## EXCERPTED TEXT
=== Section Start ===

The controller will make sure that the two competing engines are staged properly at the start and that they both start fairly after the "Christmas Tree" lights have reached green.
The controller will determine the winner and will display the reaction time of each competitor and the time to complete the run.


The controller is ready to go! 
Click here for setup and testing information.


Latest News:  Several decisions have been made that will necessitate some significant changes to the software and hardware:
  1. The "Final" prototype circuit has been completed, tested and duplicated
  2. A routine has been added to test the four sensors.  If the "Start" button is pressed during the initial copyright screen the test screen appears.
  3. The software is nearing completion and should only require minor "tweaks" to finalize it
  4. Testing of a new sensor design is progressing well.
  5. Custom circuit boards for the microcontroller and power transistor circuit have been designed and ordered.
  6. Two 24 volt / 6.5 amp power supplies were purchased and used for testing.

Stay tuned!


Operational Scenario

Two parallel tracks are set up on a level surface.  A few feet from one end a "Christmas Tree" light pole and two IR sensors are placed between the tracks.  Near the other end of the track two more IR sensors are placed to determine the winner.  Sufficient track is left after the end sensors to allow competitors to bring their engines to a safe stop.  It is recommended that diodes be placed in the track to prevent trains from running off the end. 

A five conductor cable connects the far end sensors to the controller.  A second five conductor cable connects the start sensors and a ten conductor cable connects the "Christmas Tree" lights to the controller.  The controller itself connects to 7-12 volts DC and has two buttons on it, one labeled Start and one labeled Reset.  A separate power supply that is appropriate for the voltage of the Christmas Tree's bulbs attaches directly to the lighting circuit.  If LEDs are used for the Christmas Tree the same power supply that powers the controller can be used.

Each track is connected to its own power supply.  The competitors control starting and stopping of the engines and use the throttle to determine their speed.

To start a race:

  • The race official presses the Reset button on the controller. 
  • The Blue lights on the Christmas Tree flash 3 times indicating a successful reset. 
  • The Blue lights remain lighted to signify that neither engine has been staged.
  • Engines are placed on the track behind the tree and moved forward until the Red light in their lane illuminates. 
  • Each engine is then moved backwards until the Red light in its lane goes out.  This is the start position.
  • When both engines have been properly staged both Blue lights are off.
  • The race official presses the Start button on the controller.
  • The Christmas Tree begins to signal the start of the race.  The top Amber light lights, 0.5 seconds later it goes out and the second Amber light lights, 0.5 seconds later it goes out and the third Amber light lights, 0.5 seconds later it goes out and the Green light lights.
  • When the Green lights light the race begins and each competitor starts their engine.
  • The controller notes if either engine crosses the start sensor before the Green lights light.  If this happens the Red light in that lane lights and that lane is disqualified.
  • Timing for each lane starts when the first sensor is crossed and stops when each engine crosses the end sensor.

=== Section End ===

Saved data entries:
=== Section Start ===

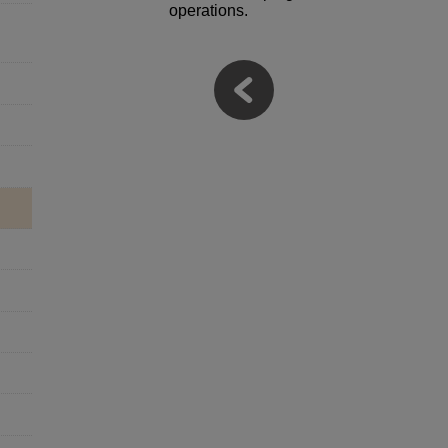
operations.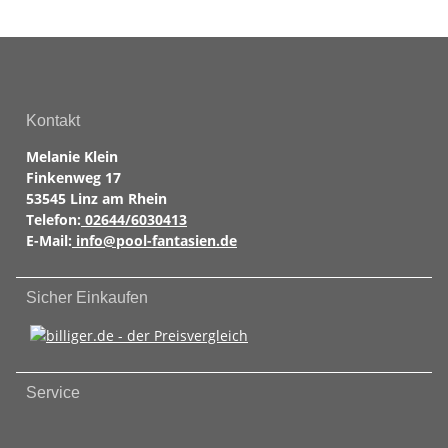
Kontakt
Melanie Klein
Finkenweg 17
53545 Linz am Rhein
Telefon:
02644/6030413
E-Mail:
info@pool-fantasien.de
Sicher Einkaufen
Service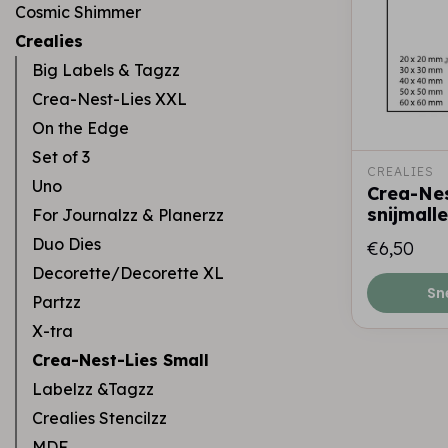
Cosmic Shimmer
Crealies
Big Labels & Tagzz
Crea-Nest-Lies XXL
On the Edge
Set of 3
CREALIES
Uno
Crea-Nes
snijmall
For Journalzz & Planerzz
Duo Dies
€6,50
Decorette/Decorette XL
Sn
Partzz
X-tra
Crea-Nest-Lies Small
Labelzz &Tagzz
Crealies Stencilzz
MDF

=== Section End ===
=== Section Start ===

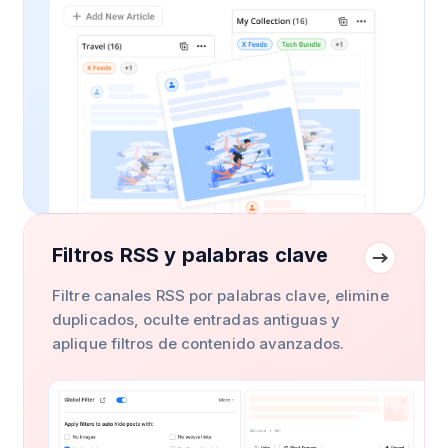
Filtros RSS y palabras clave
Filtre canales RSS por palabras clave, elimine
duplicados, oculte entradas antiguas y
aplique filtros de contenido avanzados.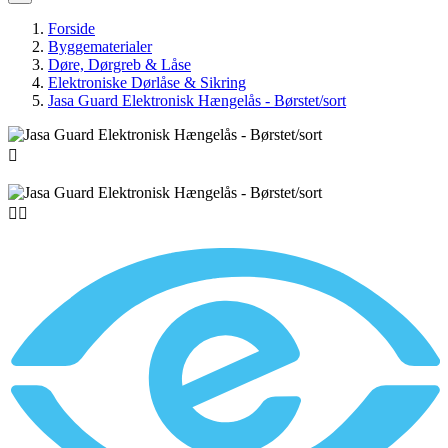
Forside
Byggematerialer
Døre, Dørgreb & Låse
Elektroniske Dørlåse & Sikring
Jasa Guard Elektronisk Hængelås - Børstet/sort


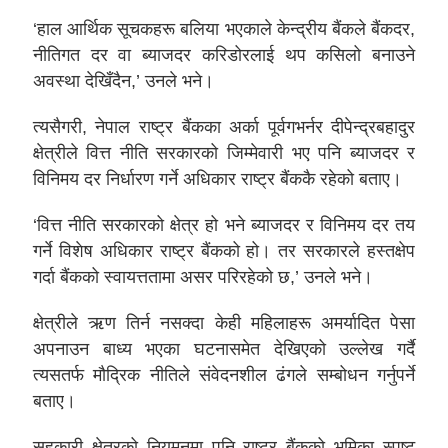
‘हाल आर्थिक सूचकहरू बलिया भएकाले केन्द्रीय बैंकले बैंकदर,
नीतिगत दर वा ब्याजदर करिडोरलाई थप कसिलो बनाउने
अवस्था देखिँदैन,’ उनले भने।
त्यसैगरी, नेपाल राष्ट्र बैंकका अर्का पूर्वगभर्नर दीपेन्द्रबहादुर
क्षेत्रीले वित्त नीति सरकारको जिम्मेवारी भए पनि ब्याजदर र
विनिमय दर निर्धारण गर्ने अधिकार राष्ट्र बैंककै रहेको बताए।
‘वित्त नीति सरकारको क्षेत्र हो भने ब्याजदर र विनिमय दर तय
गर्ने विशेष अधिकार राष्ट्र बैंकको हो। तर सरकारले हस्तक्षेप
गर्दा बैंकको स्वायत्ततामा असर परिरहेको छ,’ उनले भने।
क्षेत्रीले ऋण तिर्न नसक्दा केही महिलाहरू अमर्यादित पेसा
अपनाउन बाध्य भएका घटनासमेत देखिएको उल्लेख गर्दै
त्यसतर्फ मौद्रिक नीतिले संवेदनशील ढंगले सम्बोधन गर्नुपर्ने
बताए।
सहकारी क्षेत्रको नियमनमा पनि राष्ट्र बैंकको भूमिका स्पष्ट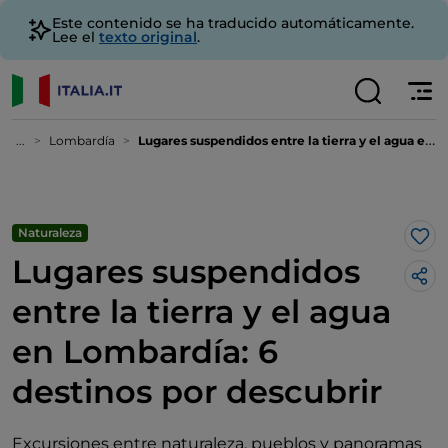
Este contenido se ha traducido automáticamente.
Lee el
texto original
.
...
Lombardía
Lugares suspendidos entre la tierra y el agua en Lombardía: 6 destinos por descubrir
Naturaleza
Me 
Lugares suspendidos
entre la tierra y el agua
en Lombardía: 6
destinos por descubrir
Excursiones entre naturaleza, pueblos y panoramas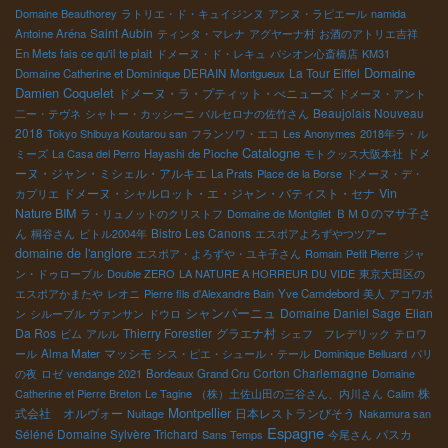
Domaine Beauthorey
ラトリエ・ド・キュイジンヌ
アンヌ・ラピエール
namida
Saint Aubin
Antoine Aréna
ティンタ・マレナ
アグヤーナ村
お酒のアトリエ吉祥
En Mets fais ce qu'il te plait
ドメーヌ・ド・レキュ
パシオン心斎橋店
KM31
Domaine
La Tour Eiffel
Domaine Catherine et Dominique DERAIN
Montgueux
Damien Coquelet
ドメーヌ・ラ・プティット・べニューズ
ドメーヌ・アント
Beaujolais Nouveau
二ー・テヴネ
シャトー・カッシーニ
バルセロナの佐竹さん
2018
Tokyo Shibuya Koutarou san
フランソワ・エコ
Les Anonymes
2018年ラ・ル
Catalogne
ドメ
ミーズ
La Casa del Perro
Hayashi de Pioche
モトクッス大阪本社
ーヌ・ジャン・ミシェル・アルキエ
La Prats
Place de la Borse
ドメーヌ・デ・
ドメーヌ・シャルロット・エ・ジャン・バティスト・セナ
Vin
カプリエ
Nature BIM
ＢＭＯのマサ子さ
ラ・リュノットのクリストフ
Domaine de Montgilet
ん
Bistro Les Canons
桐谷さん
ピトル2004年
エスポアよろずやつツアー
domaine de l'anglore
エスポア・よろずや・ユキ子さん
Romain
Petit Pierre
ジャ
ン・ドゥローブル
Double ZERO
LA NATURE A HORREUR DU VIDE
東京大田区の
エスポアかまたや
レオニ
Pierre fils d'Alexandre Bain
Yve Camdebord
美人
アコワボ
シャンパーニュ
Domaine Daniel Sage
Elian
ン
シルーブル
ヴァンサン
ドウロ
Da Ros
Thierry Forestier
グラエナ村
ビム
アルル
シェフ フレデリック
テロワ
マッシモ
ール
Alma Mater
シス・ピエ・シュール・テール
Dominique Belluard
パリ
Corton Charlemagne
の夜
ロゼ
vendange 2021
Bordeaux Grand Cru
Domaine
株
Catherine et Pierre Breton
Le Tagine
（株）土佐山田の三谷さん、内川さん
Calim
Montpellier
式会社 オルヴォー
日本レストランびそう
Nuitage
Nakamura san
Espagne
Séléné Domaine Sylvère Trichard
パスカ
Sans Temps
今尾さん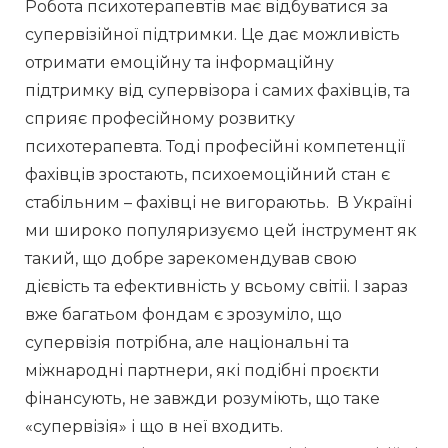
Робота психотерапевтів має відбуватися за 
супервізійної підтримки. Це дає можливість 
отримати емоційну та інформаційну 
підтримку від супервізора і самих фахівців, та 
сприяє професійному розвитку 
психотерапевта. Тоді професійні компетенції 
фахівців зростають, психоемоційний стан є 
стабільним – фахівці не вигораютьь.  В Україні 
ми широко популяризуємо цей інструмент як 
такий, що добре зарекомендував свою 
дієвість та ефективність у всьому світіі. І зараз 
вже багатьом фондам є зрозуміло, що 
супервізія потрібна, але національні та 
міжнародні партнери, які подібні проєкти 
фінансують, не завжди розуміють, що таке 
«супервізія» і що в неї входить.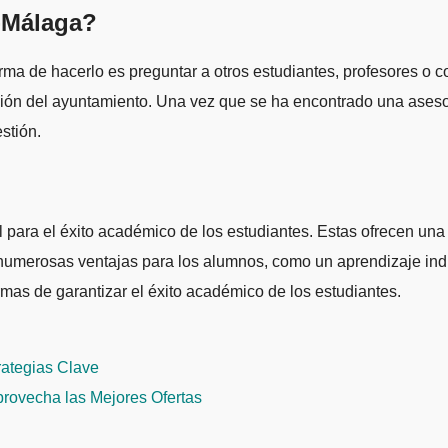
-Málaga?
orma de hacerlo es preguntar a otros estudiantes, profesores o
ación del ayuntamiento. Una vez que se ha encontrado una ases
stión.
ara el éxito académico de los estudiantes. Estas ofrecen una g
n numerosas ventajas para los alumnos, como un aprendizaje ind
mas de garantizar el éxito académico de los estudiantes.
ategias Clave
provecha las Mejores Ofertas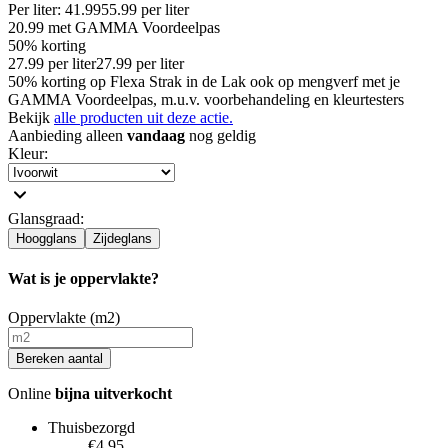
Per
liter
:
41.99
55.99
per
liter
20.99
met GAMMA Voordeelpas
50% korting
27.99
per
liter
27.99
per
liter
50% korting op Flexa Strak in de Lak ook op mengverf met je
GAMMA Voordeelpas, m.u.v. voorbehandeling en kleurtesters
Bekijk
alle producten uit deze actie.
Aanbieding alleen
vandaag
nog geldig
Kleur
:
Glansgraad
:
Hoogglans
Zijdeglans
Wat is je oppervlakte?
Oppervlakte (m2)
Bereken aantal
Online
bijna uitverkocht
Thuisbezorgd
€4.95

=== Section End ===
=== Section Start ===

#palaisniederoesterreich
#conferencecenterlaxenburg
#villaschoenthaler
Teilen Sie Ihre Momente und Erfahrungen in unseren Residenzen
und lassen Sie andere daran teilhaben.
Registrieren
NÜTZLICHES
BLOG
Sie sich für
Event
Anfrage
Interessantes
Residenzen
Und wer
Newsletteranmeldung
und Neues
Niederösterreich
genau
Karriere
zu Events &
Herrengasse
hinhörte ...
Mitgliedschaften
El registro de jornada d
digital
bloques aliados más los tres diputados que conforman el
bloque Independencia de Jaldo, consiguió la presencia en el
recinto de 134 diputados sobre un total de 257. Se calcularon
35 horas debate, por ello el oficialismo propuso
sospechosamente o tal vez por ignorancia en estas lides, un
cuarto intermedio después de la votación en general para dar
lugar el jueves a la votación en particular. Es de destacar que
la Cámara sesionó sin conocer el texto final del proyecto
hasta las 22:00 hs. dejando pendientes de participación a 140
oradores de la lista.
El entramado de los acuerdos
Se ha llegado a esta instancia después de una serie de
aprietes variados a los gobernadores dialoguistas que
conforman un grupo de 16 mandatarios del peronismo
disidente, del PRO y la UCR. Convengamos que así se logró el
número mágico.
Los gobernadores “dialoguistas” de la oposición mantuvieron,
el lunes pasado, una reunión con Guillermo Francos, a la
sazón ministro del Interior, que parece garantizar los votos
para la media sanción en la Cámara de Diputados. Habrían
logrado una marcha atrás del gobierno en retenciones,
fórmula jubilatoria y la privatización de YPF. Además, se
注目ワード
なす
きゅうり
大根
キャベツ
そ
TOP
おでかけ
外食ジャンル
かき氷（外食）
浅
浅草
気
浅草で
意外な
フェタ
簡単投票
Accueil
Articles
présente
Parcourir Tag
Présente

=== Section End ===

Copy the stretch of the race controller text from "The controller is" through "test screen appears." word for word.

## SOLUTION TO THE PROBLEM
The controller is ready to go! 
Click here for setup and testing information.


Latest News:  Several decisions have been made that will necessitate some significant changes to the software and hardware:
  1. The "Final" prototype circuit has been completed, tested and duplicated
  2. A routine has been added to test the four sensors.  If the "Start" button is pressed during the initial copyright screen the test screen appears.